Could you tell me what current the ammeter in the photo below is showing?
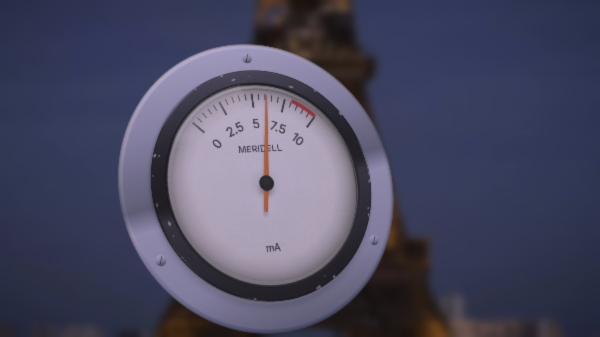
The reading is 6 mA
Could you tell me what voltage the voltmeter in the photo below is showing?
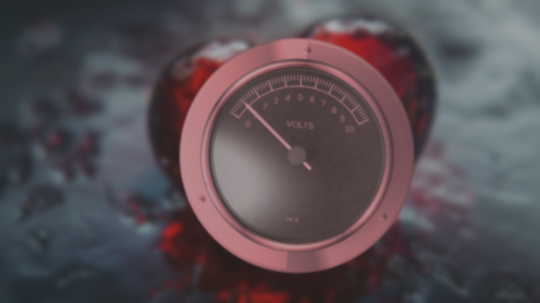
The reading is 1 V
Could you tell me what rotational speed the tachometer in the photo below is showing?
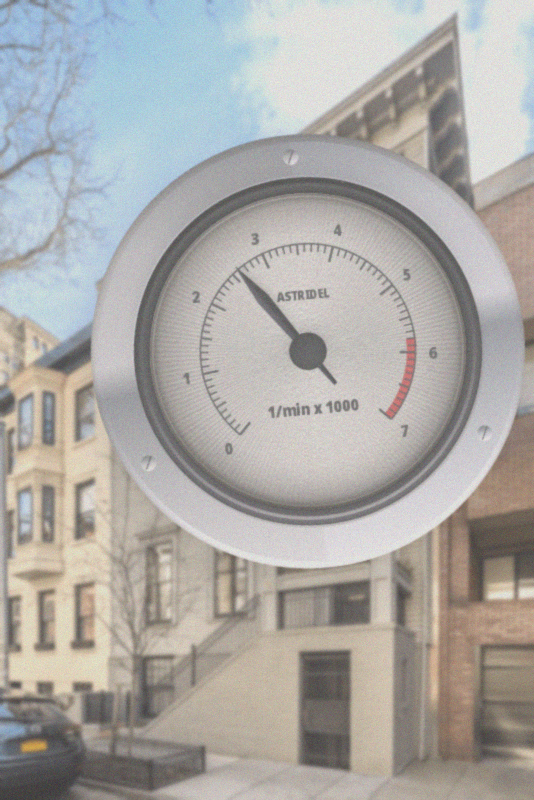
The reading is 2600 rpm
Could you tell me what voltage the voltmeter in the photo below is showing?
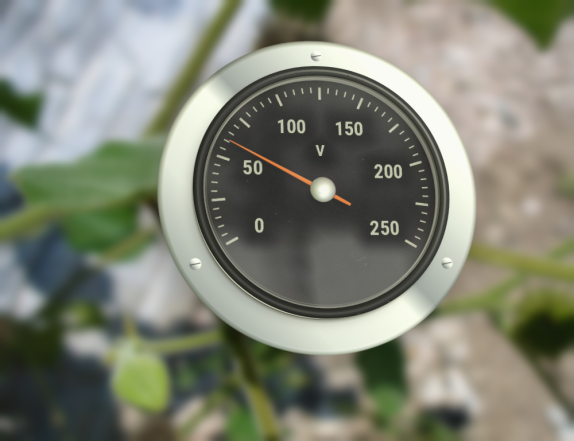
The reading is 60 V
_ _ _ _
■ Task brief ■
Please gather every line of the material that contains the word "showing" and copy each one in full. Capitalization must match.

■ Solved problem ■
Could you tell me what current the ammeter in the photo below is showing?
Could you tell me what voltage the voltmeter in the photo below is showing?
Could you tell me what rotational speed the tachometer in the photo below is showing?
Could you tell me what voltage the voltmeter in the photo below is showing?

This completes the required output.